When you give everything, that’s it. No assurance of anything except a far greater chance of death.
Cultural Critique
This story has a strong critique of the religious culture of the time precisely because he has just critiqued the scribes for “devour[ing] widows’ houses” and then watched an impoverished widow throw herself on the mercy of God to protect her through the week ahead.
How are we supposed to read this without that critique?
I know some people are desperate for an apolitical gospel or want this story to be about faithfulness only as a matter of internal mind-setting, but I just can’t. The critique is so loud!
We are left with a deeply uncomfortable reality, and I think Jesus stops short of directing the disciples to a “right answer” for a reason. Because he wants them to see it. To feel it. To internalize that moment.
Then… deal with it.
He tells them everything they need. The scribes are impoverishing widows and stealing from them. And they will die because of it. Do we really need what to do next? Because I can think of half a dozen responses off the top of my head.

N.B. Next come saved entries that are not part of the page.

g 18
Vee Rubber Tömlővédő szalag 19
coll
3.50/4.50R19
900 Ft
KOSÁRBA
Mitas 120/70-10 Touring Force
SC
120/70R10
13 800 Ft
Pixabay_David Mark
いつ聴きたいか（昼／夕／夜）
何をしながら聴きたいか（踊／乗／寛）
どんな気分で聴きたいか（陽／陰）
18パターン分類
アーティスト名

Few stories translate as easy as this one does.
The easiest and perhaps laziest response is to compare this to the church—which sometimes does resemble this problem. Mostly of the Prosperity Gospel variety more than the local church trying to scrape by.

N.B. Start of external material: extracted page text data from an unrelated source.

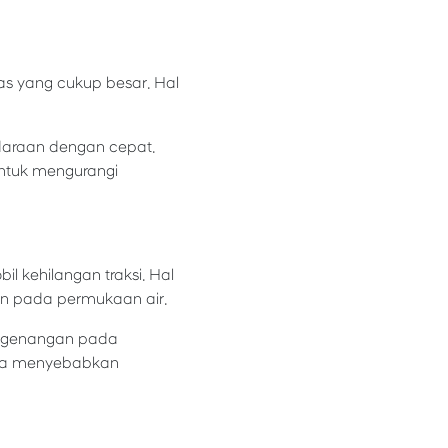
as yang cukup besar. Hal
araan dengan cepat.
ntuk mengurangi
kehilangan traksi. Hal
an pada permukaan air.
ri genangan pada
 bisa menyebabkan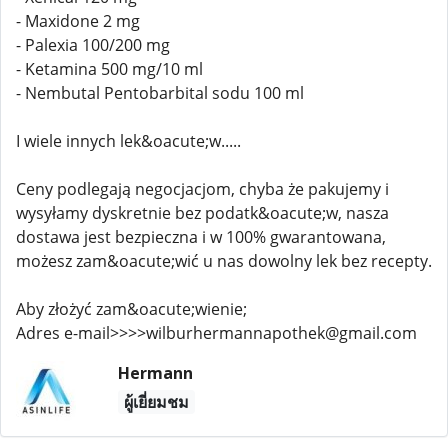
- Maxidone 2 mg
- Palexia 100/200 mg
- Ketamina 500 mg/10 ml
- Nembutal Pentobarbital sodu 100 ml
I wiele innych lek&oacute;w.....
Ceny podlegają negocjacjom, chyba że pakujemy i
wysyłamy dyskretnie bez podatk&oacute;w, nasza
dostawa jest bezpieczna i w 100% gwarantowana,
możesz zam&oacute;wić u nas dowolny lek bez recepty.
Aby złożyć zam&oacute;wienie;
Adres e-mail>>>>wilburhermannapothek@gmail.com
Hermann
ผู้เยี่ยมชม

The better approach is to see the way our systems actually exploit, impoverish, and condemn our poorest people. Pay-day lenders, casinos, and bail bondsman are the most obvious examples. But doing a little more digging can find grotesque examples. For example, we might find out how much our publicly-funded prisons charge incarcerated people per minute to make a phone call or hygiene items we can easily pick up at Target for a dollar—prisoners are upcharged anywhere from three to thirty times what we pay. Or consider that credit card and bank fees are higher the less money one makes. The modern economy, which has built an everybody-is-on-their-own mentality makes poverty more expensive. It even costs thousands of dollars to die.
What is plain is that we don’t live in a just society. Not as it is presently arranged. And we actually know how to fix a lot of that—writing new laws to regulate these agencies and industries.
What may be harder for us to wrestle with is embodying this as an act of faithfulness. That the widow in the story is leaving it up to God to keep her from dying and God is leaving it up to people of faith to ensure she survives. That this is the true sign of faithfulness.
Having faith in others is important—ensuring that others’ faith is well-placed is too.